I was deeply impressed by the contrast between the two services here in the unadorned edifice, and what I witnessed at Prague. Here no ancient prejudice, or ancient dirt, or slovenly ritual, as in the synagogue; but the outpouring of hope and faith from devout and cheerful hearts. Here no showy ceremonial; no swinging of censers, or kissing of pictures, or endless bowings and kneelings, or any of those mechanical observances in which the worshipper too often forgets that it has been given to him to be his own priest, and with full and solemn responsibility for neglect of duty.

The service over, I went and asked permission to look over the Sisters' House: I had seen the Brothers' House at Zeist.
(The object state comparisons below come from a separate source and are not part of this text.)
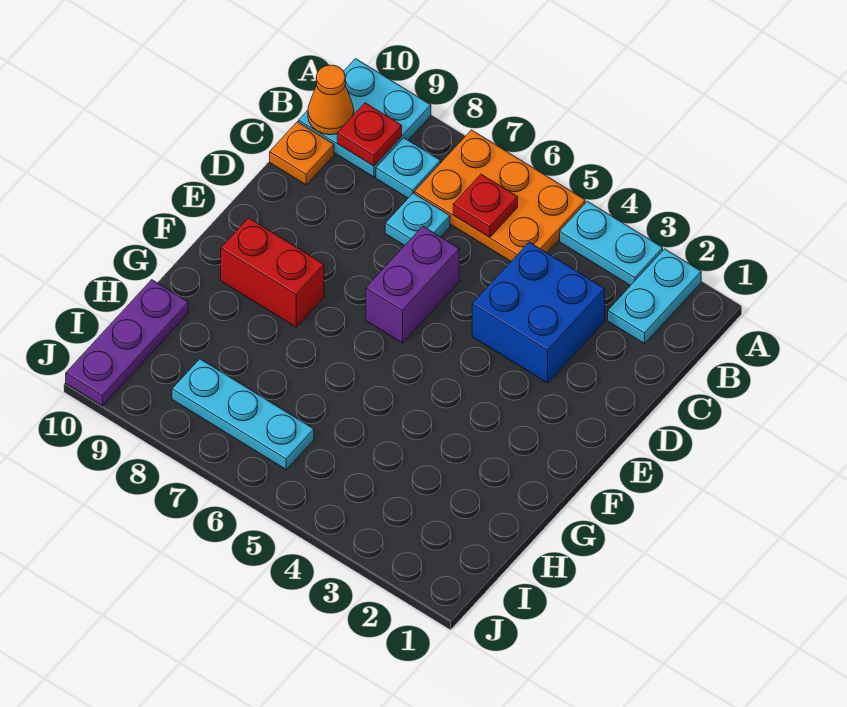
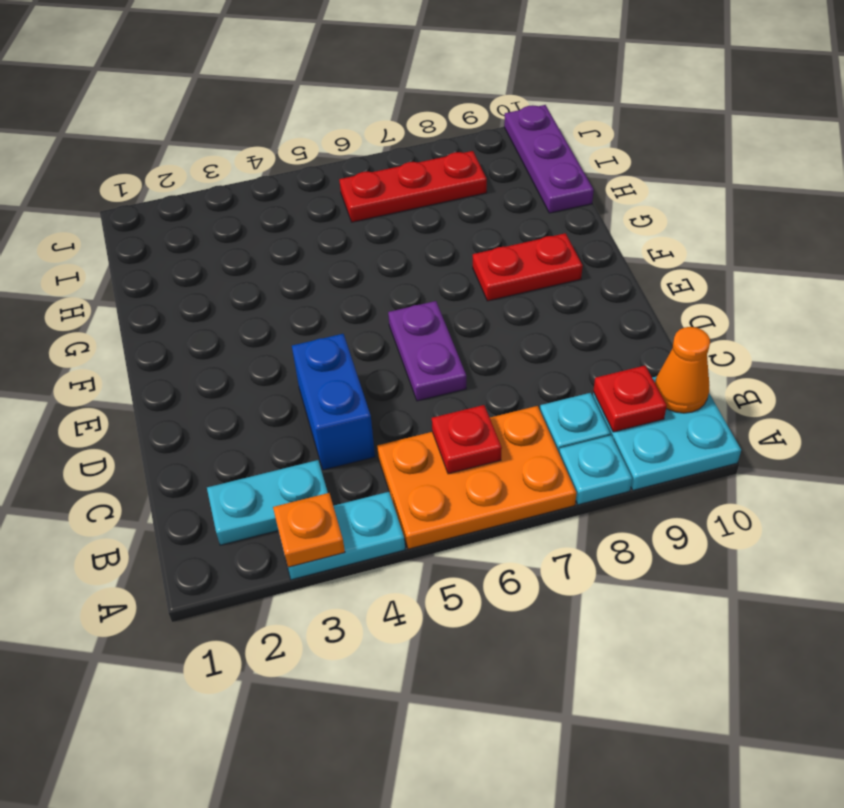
cyan 1x2 plate [608,249,701,344] -> cyan 1x2 plate turned to [207,460,328,545]
blue 2x2 brick [472,242,605,383] -> blue 1x2 brick [292,334,375,470]
cyan 1x1 plate [385,193,450,246] -> cyan 1x1 plate moved to [559,436,632,505]
orange 1x1 plate [270,122,334,185] -> orange 1x1 plate moved to [273,493,345,567]
purple 1x2 brick [366,226,459,343] -> purple 1x2 plate [388,301,466,401]
red 1x2 brick [221,218,324,327] -> red 1x2 plate [473,233,583,301]
cyan 1x3 plate [172,359,314,469] -> red 1x3 plate [339,151,487,222]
It was past the hour for the admission of strangers; but the stewardess, as a special favour, conducted me from floor to floor, where long passages give access on either side to small sitting-rooms, workrooms, and one great bedroom; all scrupulously clean and comfortably furnished. The walls are white; but any sister is at liberty to have her own room papered at her own cost. I saw the chapel in which the inmates assemble for morning and evening thanksgiving;—the refectory where they all eat together;—the kitchen, pervaded by a savoury smell of supper;—and the ware-room in which are kept the gloves, caps, cuffs, and all sorts of devices in needlework produced by the diligent fingers of the sisters. There were some neither too bulky nor too heavy for my knapsack, and of these I bought a few for sedate friends in England.

The unmarried sisters, as the unmarried brothers, dwell in a house apart; and as they eat together, and purchase all articles of consumption in gross, the cost to each is but small. Two persons are placed in authority over each house; one to care for the spiritual, the other for the economical welfare of the inmates. There are, besides, separate houses for widowers and widows.

As the sun went down I strolled once more to the Gottesacker and dreamt away a twilight hour on the gallery of the pavilion. As the golden radiance vanished from off the face of the landscape, and the stillness became yet more profound, I thought that many a heart weary of battling with the world might find in the Work and Worship of Herrnhut a relief from despair, and a new ground for hopefulness.

When I went back to the inn I found half a dozen grave-looking Brethren smoking a quiet pipe over a tankard of beer. We had some genial talk together while I ate my supper; but as ten o'clock approached they all withdrew. The doors were then fastened; and not a sound disturbed the stillness of the night. The watchers began their nightly duty; but they utter no cry as they go their rounds, leading a fierce dog by a thong, while three or four other dogs run at liberty. Should their aid be required in any house from sickness or other causes, a signal is given by candles placed in the window.